Dataset entries:

┄┄┄┄┄┄┄┄┄┄

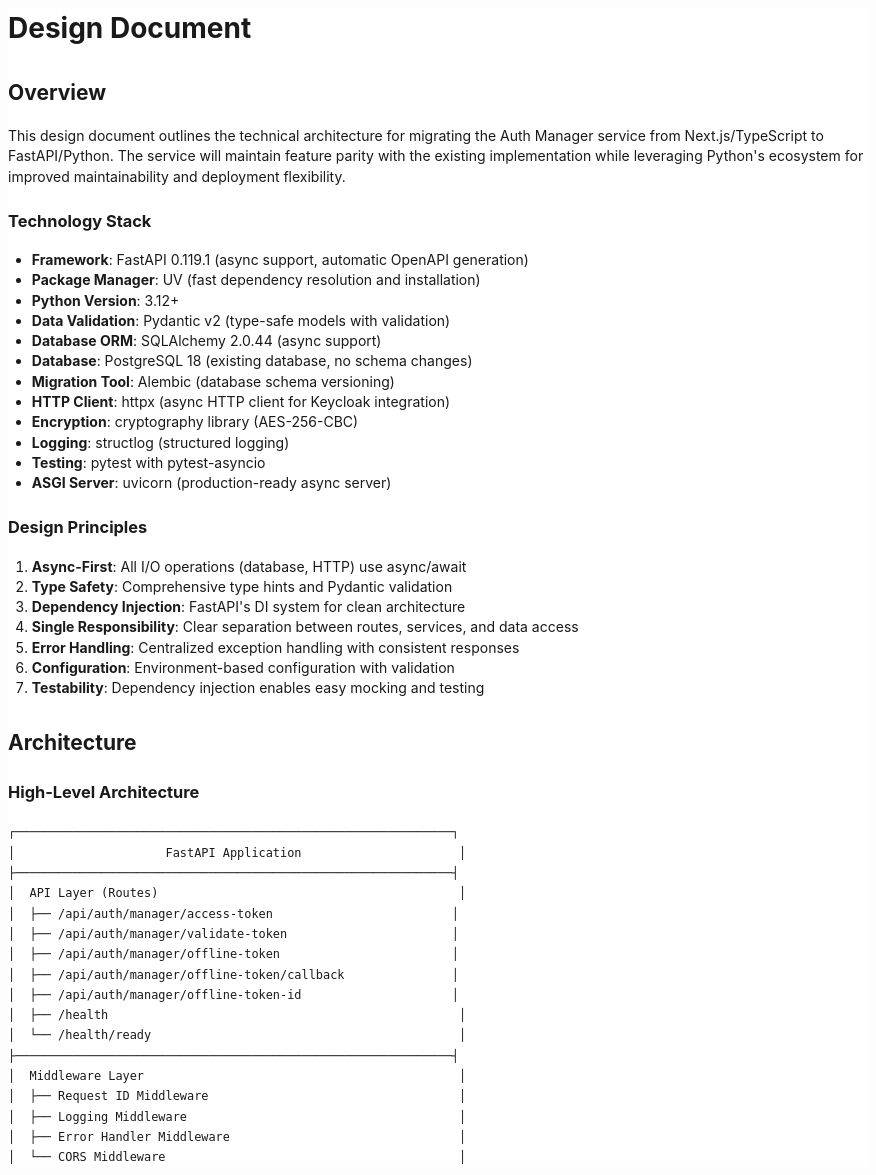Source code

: # Design Document

## Overview

This design document outlines the technical architecture for migrating the Auth Manager service from Next.js/TypeScript to FastAPI/Python. The service will maintain feature parity with the existing implementation while leveraging Python's ecosystem for improved maintainability and deployment flexibility.

### Technology Stack

- **Framework**: FastAPI 0.119.1 (async support, automatic OpenAPI generation)
- **Package Manager**: UV (fast dependency resolution and installation)
- **Python Version**: 3.12+
- **Data Validation**: Pydantic v2 (type-safe models with validation)
- **Database ORM**: SQLAlchemy 2.0.44 (async support)
- **Database**: PostgreSQL 18 (existing database, no schema changes)
- **Migration Tool**: Alembic (database schema versioning)
- **HTTP Client**: httpx (async HTTP client for Keycloak integration)
- **Encryption**: cryptography library (AES-256-CBC)
- **Logging**: structlog (structured logging)
- **Testing**: pytest with pytest-asyncio
- **ASGI Server**: uvicorn (production-ready async server)

### Design Principles

1. **Async-First**: All I/O operations (database, HTTP) use async/await
2. **Type Safety**: Comprehensive type hints and Pydantic validation
3. **Dependency Injection**: FastAPI's DI system for clean architecture
4. **Single Responsibility**: Clear separation between routes, services, and data access
5. **Error Handling**: Centralized exception handling with consistent responses
6. **Configuration**: Environment-based configuration with validation
7. **Testability**: Dependency injection enables easy mocking and testing

## Architecture

### High-Level Architecture

```
┌─────────────────────────────────────────────────────────────┐
│                     FastAPI Application                      │
├─────────────────────────────────────────────────────────────┤
│  API Layer (Routes)                                          │
│  ├── /api/auth/manager/access-token                         │
│  ├── /api/auth/manager/validate-token                       │
│  ├── /api/auth/manager/offline-token                        │
│  ├── /api/auth/manager/offline-token/callback               │
│  ├── /api/auth/manager/offline-token-id                     │
│  ├── /health                                                 │
│  └── /health/ready                                           │
├─────────────────────────────────────────────────────────────┤
│  Middleware Layer                                            │
│  ├── Request ID Middleware                                   │
│  ├── Logging Middleware                                      │
│  ├── Error Handler Middleware                                │
│  └── CORS Middleware                                         │
```
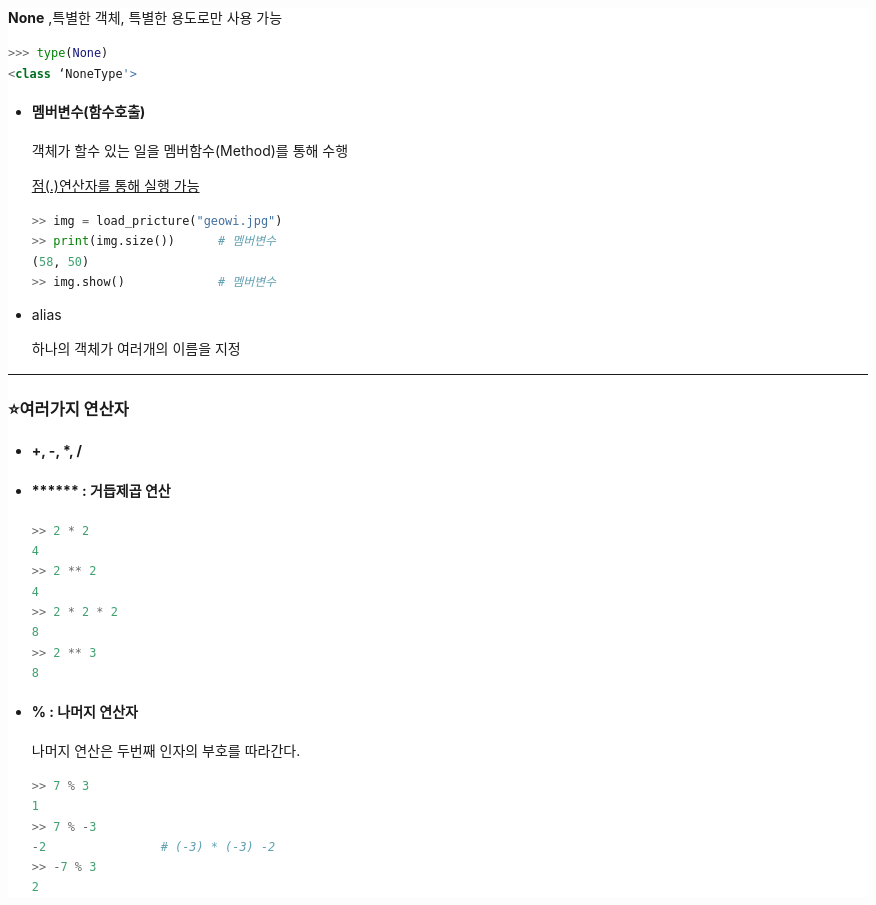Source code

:       

  **None** ,특별한 객체, 특별한 용도로만 사용 가능

  ```python
  >>> type(None)
  <class ‘NoneType'>
  ```

  

* #### **멤버변수(함수호출)**

  객체가 할수 있는 일을 멤버함수(Method)를 통해 수행

  <u>점(.)연산자를 통해 실행 가능</u>

  ```python
  >> img = load_pricture("geowi.jpg")
  >> print(img.size())		# 멤버변수
  (58, 50)
  >> img.show()				# 멤버변수
  ```

* alias

  하나의 객체가 여러개의 이름을 지정

----



### :star:여러가지 연산자

* #### +, -, *, / 

* #### ****** : 거듭제곱 연산      

  ```python
  >> 2 * 2
  4
  >> 2 ** 2
  4
  >> 2 * 2 * 2
  8
  >> 2 ** 3
  8
  ```

* #### **%** : 나머지 연산자

  나머지 연산은 두번째 인자의 부호를 따라간다.

  ```python
  >> 7 % 3
  1
  >> 7 % -3
  -2				# (-3) * (-3) -2
  >> -7 % 3
  2				
  ```
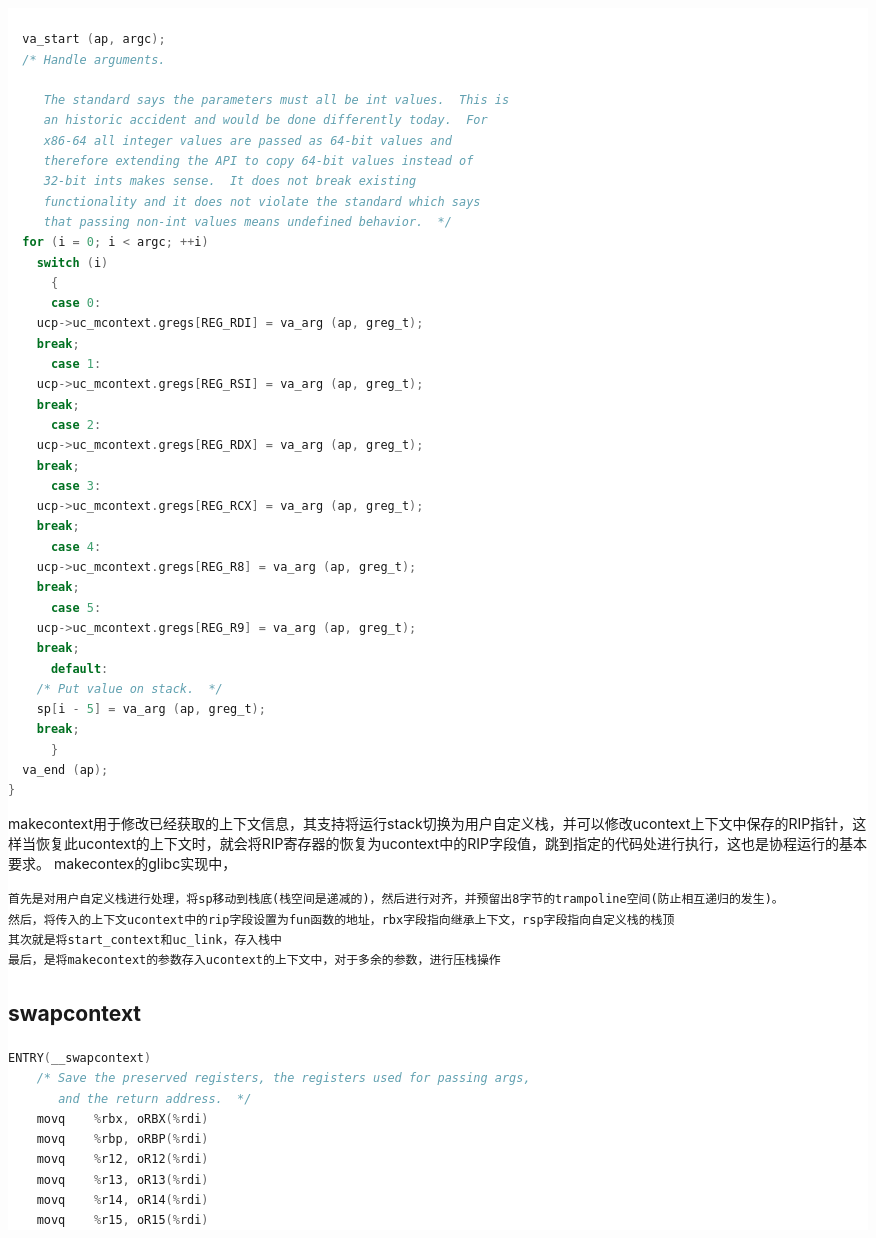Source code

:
 ```c

  va_start (ap, argc);
  /* Handle arguments.

     The standard says the parameters must all be int values.  This is
     an historic accident and would be done differently today.  For
     x86-64 all integer values are passed as 64-bit values and
     therefore extending the API to copy 64-bit values instead of
     32-bit ints makes sense.  It does not break existing
     functionality and it does not violate the standard which says
     that passing non-int values means undefined behavior.  */
  for (i = 0; i < argc; ++i)
    switch (i)
      {
      case 0:
	ucp->uc_mcontext.gregs[REG_RDI] = va_arg (ap, greg_t);
	break;
      case 1:
	ucp->uc_mcontext.gregs[REG_RSI] = va_arg (ap, greg_t);
	break;
      case 2:
	ucp->uc_mcontext.gregs[REG_RDX] = va_arg (ap, greg_t);
	break;
      case 3:
	ucp->uc_mcontext.gregs[REG_RCX] = va_arg (ap, greg_t);
	break;
      case 4:
	ucp->uc_mcontext.gregs[REG_R8] = va_arg (ap, greg_t);
	break;
      case 5:
	ucp->uc_mcontext.gregs[REG_R9] = va_arg (ap, greg_t);
	break;
      default:
	/* Put value on stack.  */
	sp[i - 5] = va_arg (ap, greg_t);
	break;
      }
  va_end (ap);
}
```

makecontext用于修改已经获取的上下文信息，其支持将运行stack切换为用户自定义栈，并可以修改ucontext上下文中保存的RIP指针，这样当恢复此ucontext的上下文时，就会将RIP寄存器的恢复为ucontext中的RIP字段值，跳到指定的代码处进行执行，这也是协程运行的基本要求。
makecontex的glibc实现中，

    首先是对用户自定义栈进行处理，将sp移动到栈底(栈空间是递减的)，然后进行对齐，并预留出8字节的trampoline空间(防止相互递归的发生)。
    然后，将传入的上下文ucontext中的rip字段设置为fun函数的地址，rbx字段指向继承上下文，rsp字段指向自定义栈的栈顶
    其次就是将start_context和uc_link，存入栈中
    最后，是将makecontext的参数存入ucontext的上下文中，对于多余的参数，进行压栈操作



## swapcontext
```c 
ENTRY(__swapcontext)
	/* Save the preserved registers, the registers used for passing args,
	   and the return address.  */
	movq	%rbx, oRBX(%rdi)
	movq	%rbp, oRBP(%rdi)
	movq	%r12, oR12(%rdi)
	movq	%r13, oR13(%rdi)
	movq	%r14, oR14(%rdi)
	movq	%r15, oR15(%rdi)

```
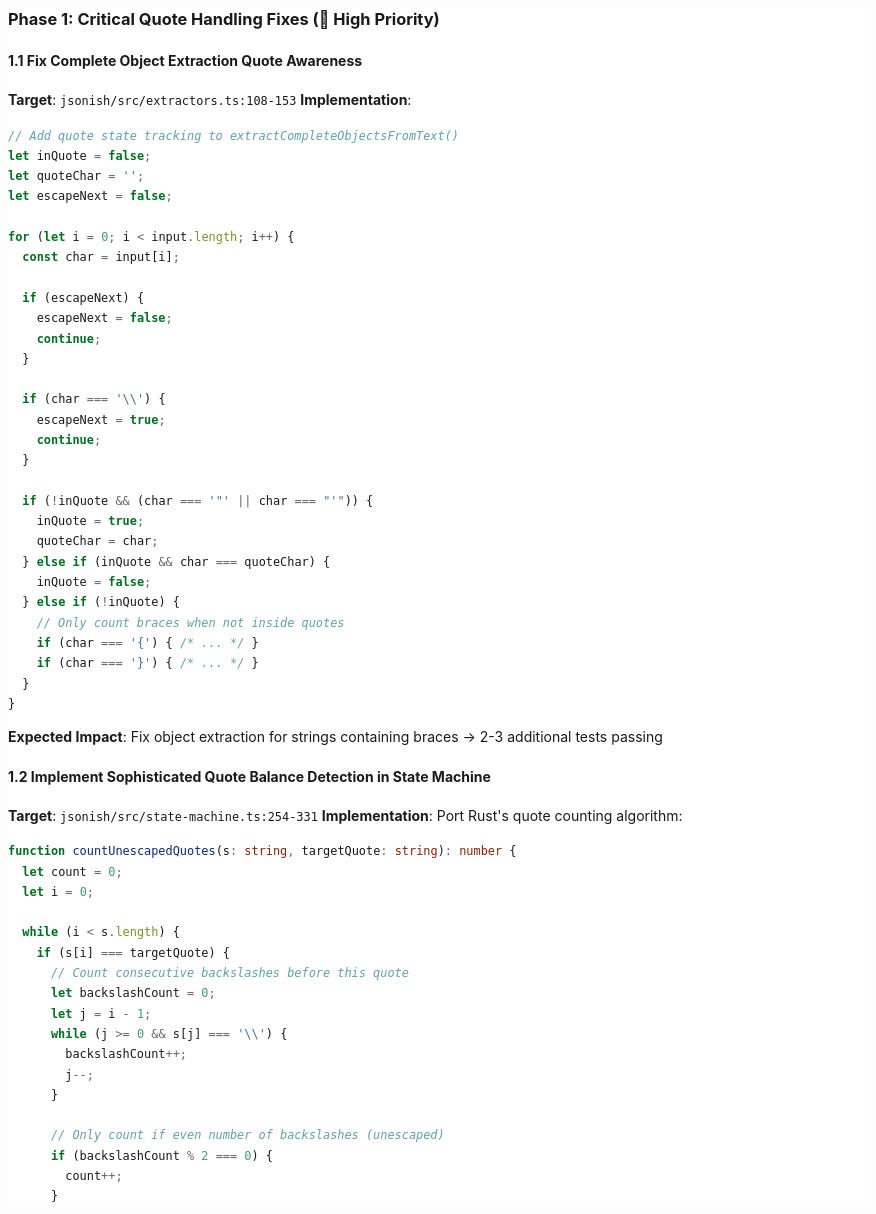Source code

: ### Phase 1: Critical Quote Handling Fixes (🔴 High Priority)

#### 1.1 Fix Complete Object Extraction Quote Awareness
**Target**: `jsonish/src/extractors.ts:108-153`
**Implementation**:
```typescript
// Add quote state tracking to extractCompleteObjectsFromText()
let inQuote = false;
let quoteChar = '';
let escapeNext = false;

for (let i = 0; i < input.length; i++) {
  const char = input[i];
  
  if (escapeNext) {
    escapeNext = false;
    continue;
  }
  
  if (char === '\\') {
    escapeNext = true;
    continue;
  }
  
  if (!inQuote && (char === '"' || char === "'")) {
    inQuote = true;
    quoteChar = char;
  } else if (inQuote && char === quoteChar) {
    inQuote = false;
  } else if (!inQuote) {
    // Only count braces when not inside quotes
    if (char === '{') { /* ... */ }
    if (char === '}') { /* ... */ }
  }
}
```

**Expected Impact**: Fix object extraction for strings containing braces → 2-3 additional tests passing

#### 1.2 Implement Sophisticated Quote Balance Detection in State Machine
**Target**: `jsonish/src/state-machine.ts:254-331`
**Implementation**: Port Rust's quote counting algorithm:
```typescript
function countUnescapedQuotes(s: string, targetQuote: string): number {
  let count = 0;
  let i = 0;
  
  while (i < s.length) {
    if (s[i] === targetQuote) {
      // Count consecutive backslashes before this quote
      let backslashCount = 0;
      let j = i - 1;
      while (j >= 0 && s[j] === '\\') {
        backslashCount++;
        j--;
      }
      
      // Only count if even number of backslashes (unescaped)
      if (backslashCount % 2 === 0) {
        count++;
      }
```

┄┄┄┄┄┄┄┄┄┄

Return, exactly as they stand, all of the lines above, but not the pictures.

Source code

: # Design Document

## Overview

This design document outlines the technical architecture for migrating the Auth Manager service from Next.js/TypeScript to FastAPI/Python. The service will maintain feature parity with the existing implementation while leveraging Python's ecosystem for improved maintainability and deployment flexibility.

### Technology Stack

- **Framework**: FastAPI 0.119.1 (async support, automatic OpenAPI generation)
- **Package Manager**: UV (fast dependency resolution and installation)
- **Python Version**: 3.12+
- **Data Validation**: Pydantic v2 (type-safe models with validation)
- **Database ORM**: SQLAlchemy 2.0.44 (async support)
- **Database**: PostgreSQL 18 (existing database, no schema changes)
- **Migration Tool**: Alembic (database schema versioning)
- **HTTP Client**: httpx (async HTTP client for Keycloak integration)
- **Encryption**: cryptography library (AES-256-CBC)
- **Logging**: structlog (structured logging)
- **Testing**: pytest with pytest-asyncio
- **ASGI Server**: uvicorn (production-ready async server)

### Design Principles

1. **Async-First**: All I/O operations (database, HTTP) use async/await
2. **Type Safety**: Comprehensive type hints and Pydantic validation
3. **Dependency Injection**: FastAPI's DI system for clean architecture
4. **Single Responsibility**: Clear separation between routes, services, and data access
5. **Error Handling**: Centralized exception handling with consistent responses
6. **Configuration**: Environment-based configuration with validation
7. **Testability**: Dependency injection enables easy mocking and testing

## Architecture

### High-Level Architecture

```
┌─────────────────────────────────────────────────────────────┐
│                     FastAPI Application                      │
├─────────────────────────────────────────────────────────────┤
│  API Layer (Routes)                                          │
│  ├── /api/auth/manager/access-token                         │
│  ├── /api/auth/manager/validate-token                       │
│  ├── /api/auth/manager/offline-token                        │
│  ├── /api/auth/manager/offline-token/callback               │
│  ├── /api/auth/manager/offline-token-id                     │
│  ├── /health                                                 │
│  └── /health/ready                                           │
├─────────────────────────────────────────────────────────────┤
│  Middleware Layer                                            │
│  ├── Request ID Middleware                                   │
│  ├── Logging Middleware                                      │
│  ├── Error Handler Middleware                                │
│  └── CORS Middleware                                         │
```
Source code

:       

  **None** ,특별한 객체, 특별한 용도로만 사용 가능

  ```python
  >>> type(None)
  <class ‘NoneType'>
  ```

  

* #### **멤버변수(함수호출)**

  객체가 할수 있는 일을 멤버함수(Method)를 통해 수행

  <u>점(.)연산자를 통해 실행 가능</u>

  ```python
  >> img = load_pricture("geowi.jpg")
  >> print(img.size())		# 멤버변수
  (58, 50)
  >> img.show()				# 멤버변수
  ```

* alias

  하나의 객체가 여러개의 이름을 지정

----



### :star:여러가지 연산자

* #### +, -, *, / 

* #### ****** : 거듭제곱 연산      

  ```python
  >> 2 * 2
  4
  >> 2 ** 2
  4
  >> 2 * 2 * 2
  8
  >> 2 ** 3
  8
  ```

* #### **%** : 나머지 연산자

  나머지 연산은 두번째 인자의 부호를 따라간다.

  ```python
  >> 7 % 3
  1
  >> 7 % -3
  -2				# (-3) * (-3) -2
  >> -7 % 3
  2				
  ```
Source code

:
 ```c

  va_start (ap, argc);
  /* Handle arguments.

     The standard says the parameters must all be int values.  This is
     an historic accident and would be done differently today.  For
     x86-64 all integer values are passed as 64-bit values and
     therefore extending the API to copy 64-bit values instead of
     32-bit ints makes sense.  It does not break existing
     functionality and it does not violate the standard which says
     that passing non-int values means undefined behavior.  */
  for (i = 0; i < argc; ++i)
    switch (i)
      {
      case 0:
	ucp->uc_mcontext.gregs[REG_RDI] = va_arg (ap, greg_t);
	break;
      case 1:
	ucp->uc_mcontext.gregs[REG_RSI] = va_arg (ap, greg_t);
	break;
      case 2:
	ucp->uc_mcontext.gregs[REG_RDX] = va_arg (ap, greg_t);
	break;
      case 3:
	ucp->uc_mcontext.gregs[REG_RCX] = va_arg (ap, greg_t);
	break;
      case 4:
	ucp->uc_mcontext.gregs[REG_R8] = va_arg (ap, greg_t);
	break;
      case 5:
	ucp->uc_mcontext.gregs[REG_R9] = va_arg (ap, greg_t);
	break;
      default:
	/* Put value on stack.  */
	sp[i - 5] = va_arg (ap, greg_t);
	break;
      }
  va_end (ap);
}
```

makecontext用于修改已经获取的上下文信息，其支持将运行stack切换为用户自定义栈，并可以修改ucontext上下文中保存的RIP指针，这样当恢复此ucontext的上下文时，就会将RIP寄存器的恢复为ucontext中的RIP字段值，跳到指定的代码处进行执行，这也是协程运行的基本要求。
makecontex的glibc实现中，

    首先是对用户自定义栈进行处理，将sp移动到栈底(栈空间是递减的)，然后进行对齐，并预留出8字节的trampoline空间(防止相互递归的发生)。
    然后，将传入的上下文ucontext中的rip字段设置为fun函数的地址，rbx字段指向继承上下文，rsp字段指向自定义栈的栈顶
    其次就是将start_context和uc_link，存入栈中
    最后，是将makecontext的参数存入ucontext的上下文中，对于多余的参数，进行压栈操作



## swapcontext
```c 
ENTRY(__swapcontext)
	/* Save the preserved registers, the registers used for passing args,
	   and the return address.  */
	movq	%rbx, oRBX(%rdi)
	movq	%rbp, oRBP(%rdi)
	movq	%r12, oR12(%rdi)
	movq	%r13, oR13(%rdi)
	movq	%r14, oR14(%rdi)
	movq	%r15, oR15(%rdi)

```
Source code

: ### Phase 1: Critical Quote Handling Fixes (🔴 High Priority)

#### 1.1 Fix Complete Object Extraction Quote Awareness
**Target**: `jsonish/src/extractors.ts:108-153`
**Implementation**:
```typescript
// Add quote state tracking to extractCompleteObjectsFromText()
let inQuote = false;
let quoteChar = '';
let escapeNext = false;

for (let i = 0; i < input.length; i++) {
  const char = input[i];
  
  if (escapeNext) {
    escapeNext = false;
    continue;
  }
  
  if (char === '\\') {
    escapeNext = true;
    continue;
  }
  
  if (!inQuote && (char === '"' || char === "'")) {
    inQuote = true;
    quoteChar = char;
  } else if (inQuote && char === quoteChar) {
    inQuote = false;
  } else if (!inQuote) {
    // Only count braces when not inside quotes
    if (char === '{') { /* ... */ }
    if (char === '}') { /* ... */ }
  }
}
```

**Expected Impact**: Fix object extraction for strings containing braces → 2-3 additional tests passing

#### 1.2 Implement Sophisticated Quote Balance Detection in State Machine
**Target**: `jsonish/src/state-machine.ts:254-331`
**Implementation**: Port Rust's quote counting algorithm:
```typescript
function countUnescapedQuotes(s: string, targetQuote: string): number {
  let count = 0;
  let i = 0;
  
  while (i < s.length) {
    if (s[i] === targetQuote) {
      // Count consecutive backslashes before this quote
      let backslashCount = 0;
      let j = i - 1;
      while (j >= 0 && s[j] === '\\') {
        backslashCount++;
        j--;
      }
      
      // Only count if even number of backslashes (unescaped)
      if (backslashCount % 2 === 0) {
        count++;
      }
```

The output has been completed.